Payday loans targeted by SBC’s ERLC

May 26, 2015 By Tom Strode

WASHINGTON (BP) – The Southern Baptist Ethics & Religious Liberty Commission has helped launch a religious coalition seeking an end to the predatory loan industry.

The ERLC joined with other religious organizations, May 14, to announce the Faith for Just Lending Coalition at a Capitol Hill news conference. The diverse alliance that includes Baptists, other evangelical Christians and mainline Protestants seeks to raise awareness about predatory lending and to motivate individuals, lenders, churches and the government to help bring an end to the practice.

Commonly referred to as payday lending, the growing practice often draws poor people especially into a debt trap by charging excessive, and often misleading, interest rates, according to coalition members.

More than 20,000 payday and car-title loan stores exist in the United States, according to the coalition.

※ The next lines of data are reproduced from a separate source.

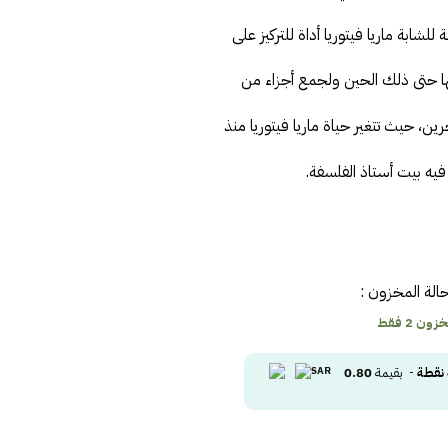
للشابة ماريا فيتوريا أداة للتركيز على
ها حتى ذلك الحين ولجمع أجزاء من
ين، حيث تتغير حياة ماريا فيتوريا منذ
يه بيت أستاذ الفلسفة.
الة المخزون :
ون 2 فقط
نقطة
- بقيمة
0.80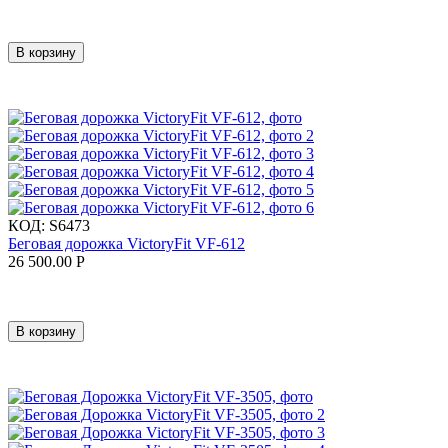
В корзину
КОД:
S6473
Беговая дорожка VictoryFit VF-612
26 500.00
Р
В корзину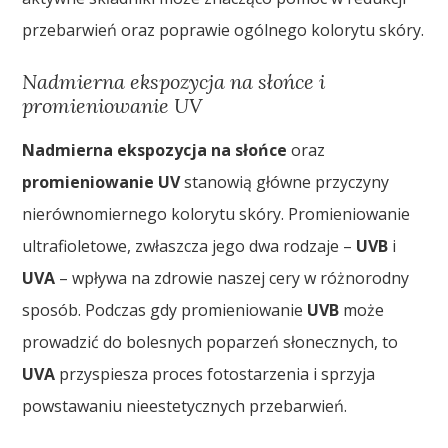
przebarwień oraz poprawie ogólnego kolorytu skóry.
Nadmierna ekspozycja na słońce i
promieniowanie UV
Nadmierna ekspozycja na słońce
oraz
promieniowanie UV
stanowią główne przyczyny
nierównomiernego kolorytu skóry. Promieniowanie
ultrafioletowe, zwłaszcza jego dwa rodzaje –
UVB
i
UVA
– wpływa na zdrowie naszej cery w różnorodny
sposób. Podczas gdy promieniowanie
UVB
może
prowadzić do bolesnych poparzeń słonecznych, to
UVA
przyspiesza proces fotostarzenia i sprzyja
powstawaniu nieestetycznych przebarwień.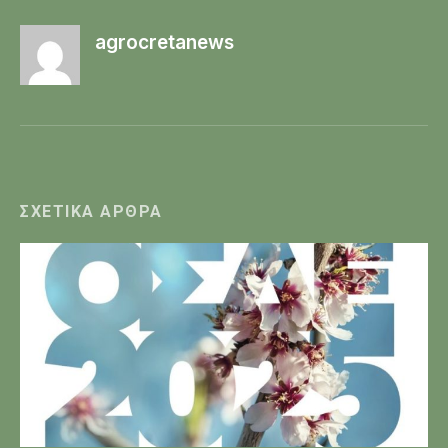
agrocretanews
ΣΧΕΤΙΚΆ ΆΡΘΡΑ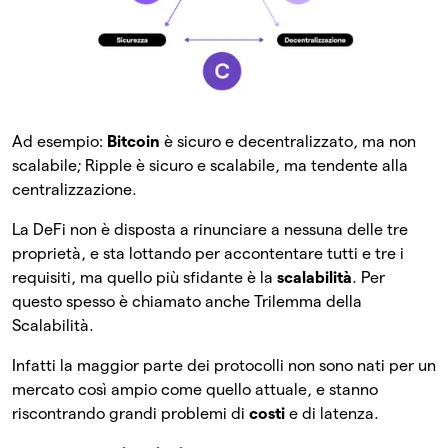
Ad esempio:
Bitcoin
è sicuro e decentralizzato, ma non
scalabile; Ripple è sicuro e scalabile, ma tendente alla
centralizzazione.
La DeFi non è disposta a rinunciare a nessuna delle tre
proprietà, e sta lottando per accontentare tutti e tre i
requisiti, ma quello più sfidante è la
scalabilità
. Per
questo spesso è chiamato anche Trilemma della
Scalabilità.
Infatti la maggior parte dei protocolli non sono nati per un
mercato così ampio come quello attuale, e stanno
riscontrando grandi problemi di
costi
e di latenza.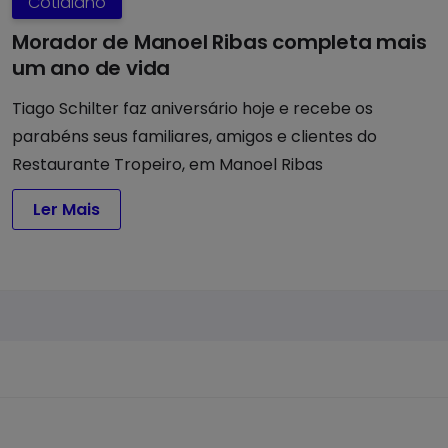
Cotidiano
Morador de Manoel Ribas completa mais
um ano de vida
Tiago Schilter faz aniversário hoje e recebe os
parabéns seus familiares, amigos e clientes do
Restaurante Tropeiro, em Manoel Ribas
Ler Mais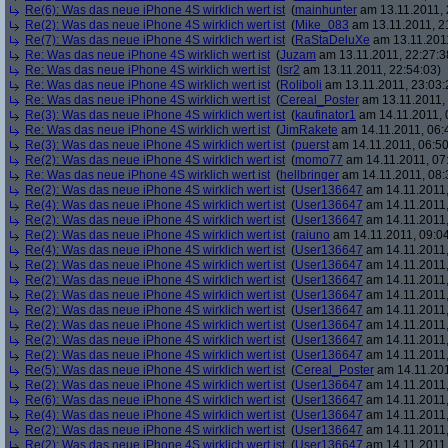
Re(6): Was das neue iPhone 4S wirklich wert ist
(
mainhunter
am 13.11.2011, 
Re(2): Was das neue iPhone 4S wirklich wert ist
(
Mike_083
am 13.11.2011, 2
Re(7): Was das neue iPhone 4S wirklich wert ist
(
RaStaDeluXe
am 13.11.2011
Re: Was das neue iPhone 4S wirklich wert ist
(
Juzam
am 13.11.2011, 22:27:3
Re: Was das neue iPhone 4S wirklich wert ist
(
lsr2
am 13.11.2011, 22:54:03)
Re: Was das neue iPhone 4S wirklich wert ist
(
Roliboli
am 13.11.2011, 23:03:
Re: Was das neue iPhone 4S wirklich wert ist
(
Cereal_Poster
am 13.11.2011, 
Re(3): Was das neue iPhone 4S wirklich wert ist
(
kaufinator1
am 14.11.2011, 
Re: Was das neue iPhone 4S wirklich wert ist
(
JimRakete
am 14.11.2011, 06:
Re(3): Was das neue iPhone 4S wirklich wert ist
(
puerst
am 14.11.2011, 06:50
Re(2): Was das neue iPhone 4S wirklich wert ist
(
momo77
am 14.11.2011, 07
Re: Was das neue iPhone 4S wirklich wert ist
(
hellbringer
am 14.11.2011, 08:
Re(2): Was das neue iPhone 4S wirklich wert ist
(
User136647
am 14.11.2011,
Re(4): Was das neue iPhone 4S wirklich wert ist
(
User136647
am 14.11.2011,
Re(2): Was das neue iPhone 4S wirklich wert ist
(
User136647
am 14.11.2011,
Re(2): Was das neue iPhone 4S wirklich wert ist
(
raiuno
am 14.11.2011, 09:04
Re(4): Was das neue iPhone 4S wirklich wert ist
(
User136647
am 14.11.2011,
Re(2): Was das neue iPhone 4S wirklich wert ist
(
User136647
am 14.11.2011,
Re(2): Was das neue iPhone 4S wirklich wert ist
(
User136647
am 14.11.2011,
Re(2): Was das neue iPhone 4S wirklich wert ist
(
User136647
am 14.11.2011,
Re(2): Was das neue iPhone 4S wirklich wert ist
(
User136647
am 14.11.2011,
Re(2): Was das neue iPhone 4S wirklich wert ist
(
User136647
am 14.11.2011,
Re(2): Was das neue iPhone 4S wirklich wert ist
(
User136647
am 14.11.2011,
Re(2): Was das neue iPhone 4S wirklich wert ist
(
User136647
am 14.11.2011,
Re(5): Was das neue iPhone 4S wirklich wert ist
(
Cereal_Poster
am 14.11.201
Re(2): Was das neue iPhone 4S wirklich wert ist
(
User136647
am 14.11.2011,
Re(6): Was das neue iPhone 4S wirklich wert ist
(
User136647
am 14.11.2011,
Re(4): Was das neue iPhone 4S wirklich wert ist
(
User136647
am 14.11.2011,
Re(2): Was das neue iPhone 4S wirklich wert ist
(
User136647
am 14.11.2011,
Re(2): Was das neue iPhone 4S wirklich wert ist
(
User136647
am 14.11.2011,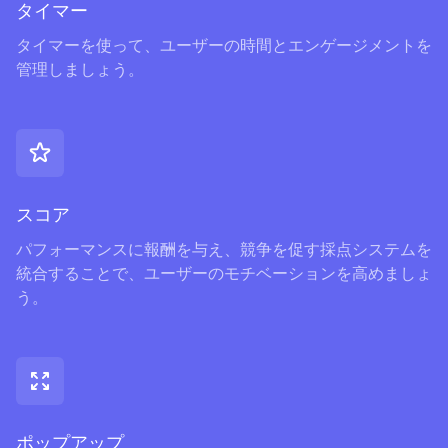
タイマー
タイマーを使って、ユーザーの時間とエンゲージメントを
管理しましょう。
スコア
パフォーマンスに報酬を与え、競争を促す採点システムを
統合することで、ユーザーのモチベーションを高めましょ
う。
ポップアップ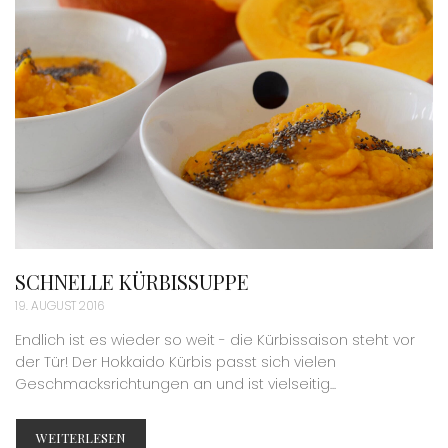
SCHNELLE KÜRBISSUPPE
19. AUGUST 2016
Endlich ist es wieder so weit - die Kürbissaison steht vor
der Tür! Der Hokkaido Kürbis passt sich vielen
Geschmacksrichtungen an und ist vielseitig...
WEITERLESEN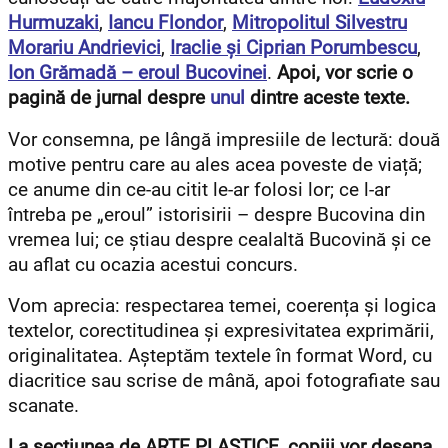
Hurmuzaki
,
Iancu Flondor
,
Mitropolitul Silvestru
Morariu Andrievici
,
Iraclie și Ciprian Porumbescu
,
Ion Grămadă – eroul Bucovinei
.
Apoi, vor scrie o
pagină de jurnal despre
unul
dintre aceste texte.
Vor consemna, pe lângă impresiile de lectură: două
motive pentru care au ales acea poveste de viață;
ce anume din ce-au citit le-ar folosi lor; ce l-ar
întreba pe „eroul” istorisirii – despre Bucovina din
vremea lui; ce știau despre cealaltă Bucovină și ce
au aflat cu ocazia acestui concurs.
Vom aprecia: respectarea temei, coerența și logica
textelor, corectitudinea și expresivitatea exprimării,
originalitatea. Așteptăm textele în format Word, cu
diacritice sau scrise de mână, apoi fotografiate sau
scanate.
La secțiunea de ARTE PLASTICE, copiii vor desena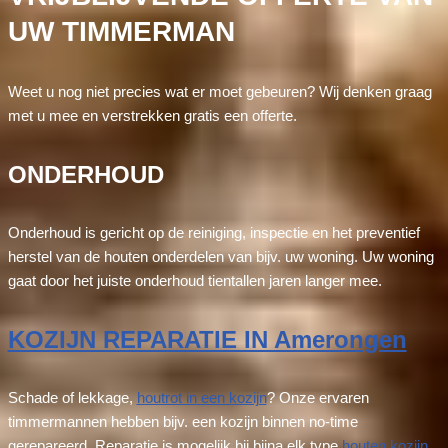
UW TIMMERMAN
Weet u nog niet precies wat er moet gebeuren? Wij denken graag
met u mee en verstrekken gratis een offerte.
ONDERHOUD
Onderhoud is gericht op de reiniging, inspectie en het preventief
herstel van de houten onderdelen van bijv. uw woning. Uw woning
gaat door het juiste onderhoud tientallen jaren langer mee.
KOZIJN REPARATIE IN Amerongen
Schade of lekkage,
houtrot in een kozijn
? Onze ervaren
timmermannen hebben bijv. een kozijn binnen no-time
gerepareerd. Reparatie is mogelijk bij bijna elk type
houten kozijn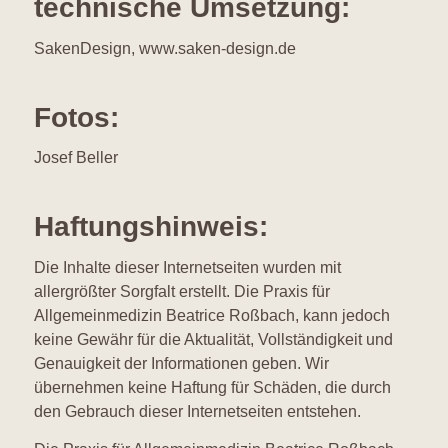
technische Umsetzung:
SakenDesign, www.saken-design.de
Fotos:
Josef Beller
Haftungshinweis:
Die Inhalte dieser Internetseiten wurden mit
allergrößter Sorgfalt erstellt. Die Praxis für
Allgemeinmedizin Beatrice Roßbach, kann jedoch
keine Gewähr für die Aktualität, Vollständigkeit und
Genauigkeit der Informationen geben. Wir
übernehmen keine Haftung für Schäden, die durch
den Gebrauch dieser Internetseiten entstehen.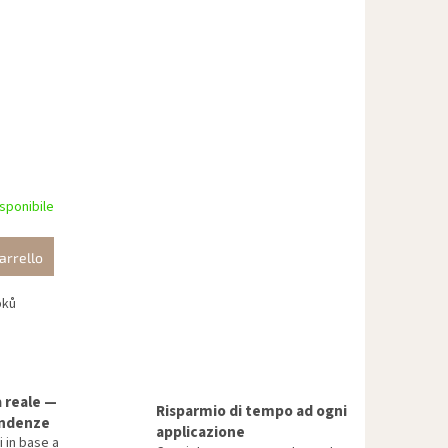
sponibile
arrello
pků
a reale —
Risparmio di tempo ad ogni
endenze
applicazione
i in base a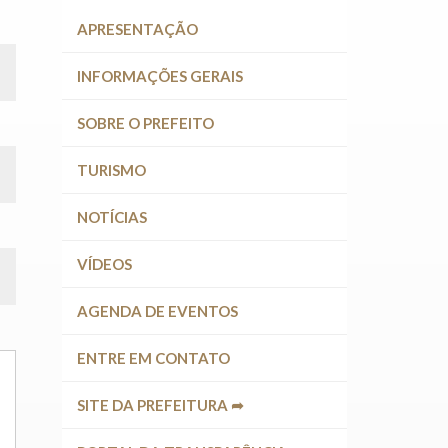
APRESENTAÇÃO
INFORMAÇÕES GERAIS
SOBRE O PREFEITO
TURISMO
NOTÍCIAS
VÍDEOS
AGENDA DE EVENTOS
ENTRE EM CONTATO
SITE DA PREFEITURA ➦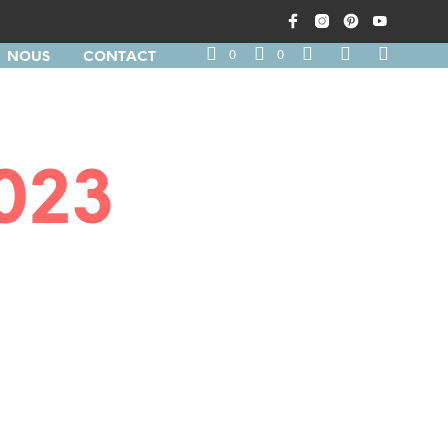
0
0
NOUS
CONTACT
2023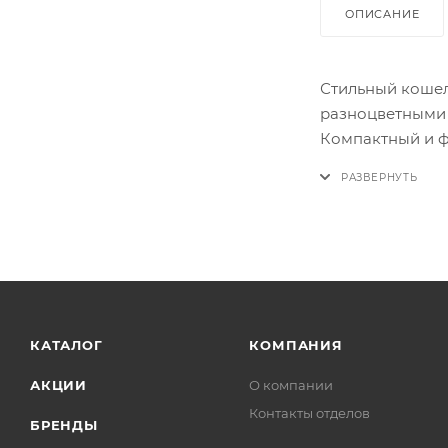
ОПИСАНИЕ
Стильный кошел
разноцветными 
Компактный и ф
На передней и 
Обратите вниман
заказа.
КАТАЛОГ
КОМПАНИЯ
АКЦИИ
О компании
Контакты отделов
БРЕНДЫ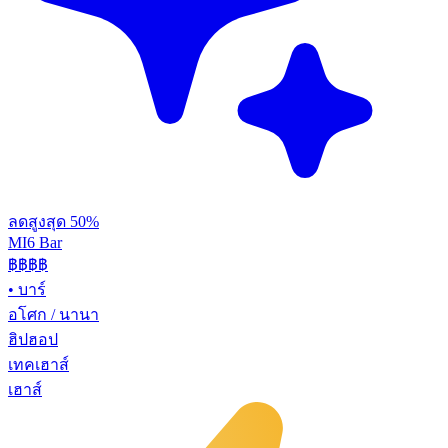
ลดสูงสุด 50%
MI6 Bar
฿฿
฿฿
•
บาร์
อโศก / นานา
ฮิปฮอป
เทคเฮาส์
เฮาส์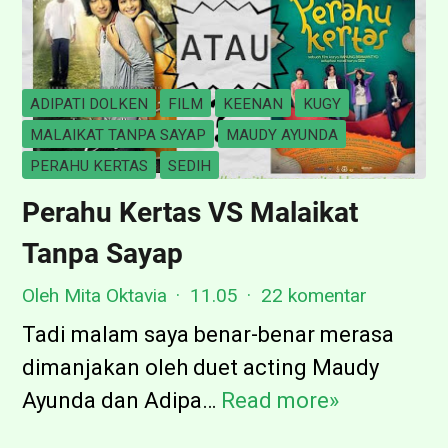
ADIPATI DOLKEN
FILM
KEENAN
KUGY
MALAIKAT TANPA SAYAP
MAUDY AYUNDA
PERAHU KERTAS
SEDIH
Perahu Kertas VS Malaikat
Tanpa Sayap
Oleh Mita Oktavia
11.05
22 komentar
Tadi malam saya benar-benar merasa
dimanjakan oleh duet acting Maudy
Ayunda dan Adipa…
Read more»
P
e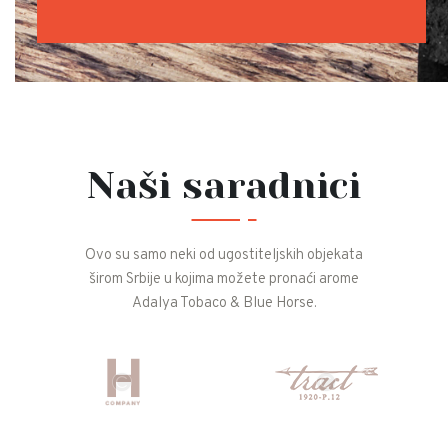
Naši saradnici
Ovo su samo neki od ugostiteljskih objekata
širom Srbije u kojima možete pronaći arome
Adalya Tobaco & Blue Horse.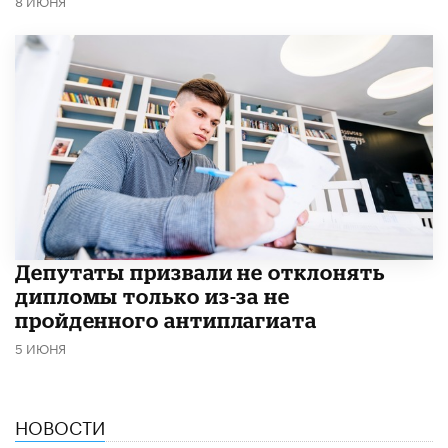
8 ИЮНЯ
Депутаты призвали не отклонять
дипломы только из-за не
пройденного антиплагиата
5 ИЮНЯ
НОВОСТИ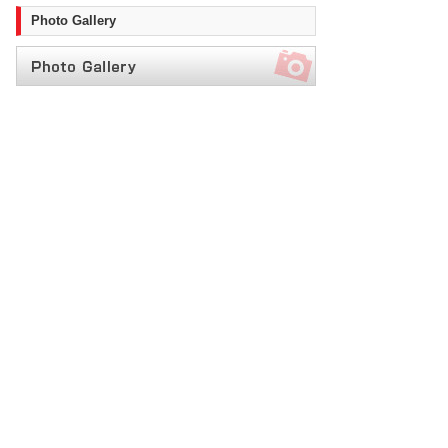
Photo Gallery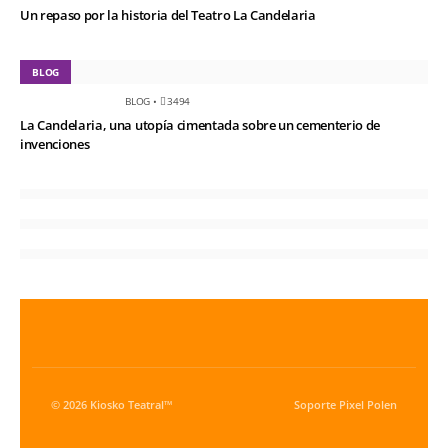
Un repaso por la historia del Teatro La Candelaria
BLOG
BLOG
•
3494
La Candelaria, una utopía cimentada sobre un cementerio de
invenciones
© 2026 Kiosko Teatral™
Soporte
Pixel Polen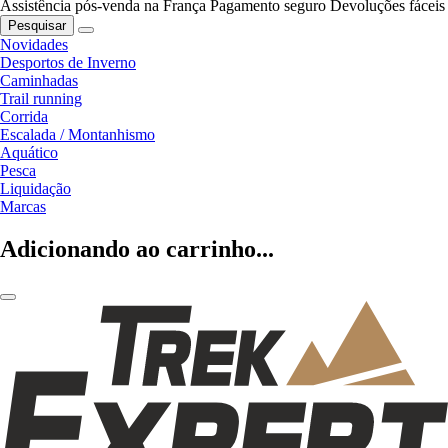
Assistência pós-venda na França
Pagamento seguro
Devoluções fáceis
Pesquisar
Novidades
Desportos de Inverno
Caminhadas
Trail running
Corrida
Escalada / Montanhismo
Aquático
Pesca
Liquidação
Marcas
Adicionando ao carrinho...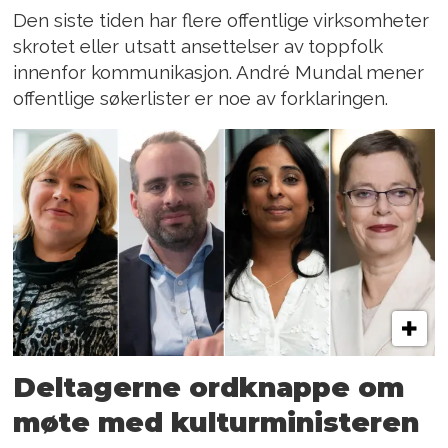
Den siste tiden har flere offentlige virksomheter
skrotet eller utsatt ansettelser av toppfolk
innenfor kommunikasjon. André Mundal mener
offentlige søkerlister er noe av forklaringen.
Deltagerne ordknappe om
møte med kulturministeren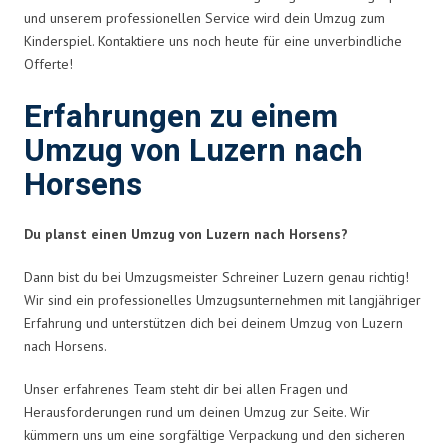
und unserem professionellen Service wird dein Umzug zum
Kinderspiel. Kontaktiere uns noch heute für eine unverbindliche
Offerte!
Erfahrungen zu einem
Umzug von Luzern nach
Horsens
Du planst einen Umzug von Luzern nach Horsens?
Dann bist du bei Umzugsmeister Schreiner Luzern genau richtig!
Wir sind ein professionelles Umzugsunternehmen mit langjähriger
Erfahrung und unterstützen dich bei deinem Umzug von Luzern
nach Horsens.
Unser erfahrenes Team steht dir bei allen Fragen und
Herausforderungen rund um deinen Umzug zur Seite. Wir
kümmern uns um eine sorgfältige Verpackung und den sicheren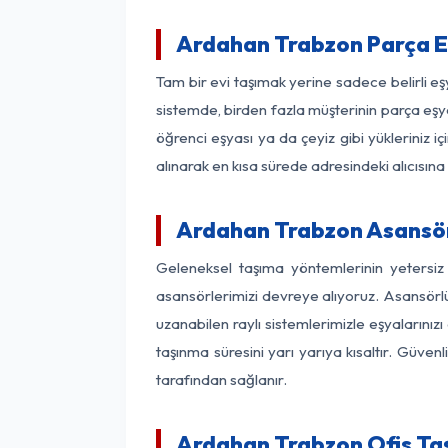
Ardahan Trabzon Parça E
Tam bir evi taşımak yerine sadece belirli e
sistemde, birden fazla müşterinin parça eşya
öğrenci eşyası ya da çeyiz gibi yükleriniz 
alınarak en kısa sürede adresindeki alıcısına
Ardahan Trabzon Asansörl
Geleneksel taşıma yöntemlerinin yetersiz
asansörlerimizi devreye alıyoruz. Asansörlü 
uzanabilen raylı sistemlerimizle eşyaları
taşınma süresini yarı yarıya kısaltır. Güve
tarafından sağlanır.
Ardahan Trabzon Ofis Taş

Payday lenders also operate online in a country that has a variety of state and local laws regarding the practice.

Coalition members decried the predatory practices of payday loans in introducing their effort.

Predatory payday lending “grinds the faces of the poor into the ground,” ERLC President Russell Moore said in a written statement announcing the coalition’s formation. “As Christians, we are called by Jesus, by the prophets and by the apostles to care for the poor, individually, and also about the way social and political and corporate structures contribute to the misery of the impoverished.”

Barrett Duke, the ERLC’s vice president for public policy, said at the May 14 news conference, “God is not an economic Darwinist. He does not believe in survival of the fittest when it comes to the treatment of the poor.

“The Bible speaks clearly about appropriate ethical behavior in business,” he said. “[God] didn’t oppose financial transactions, but He did, and He does, oppose predatory activities that take advantage of someone, especially the poor.”

Messengers to the 2014 SBC meeting approved a resolution that denounced predatory payday lending and called on the adoption of government policies to end the practice.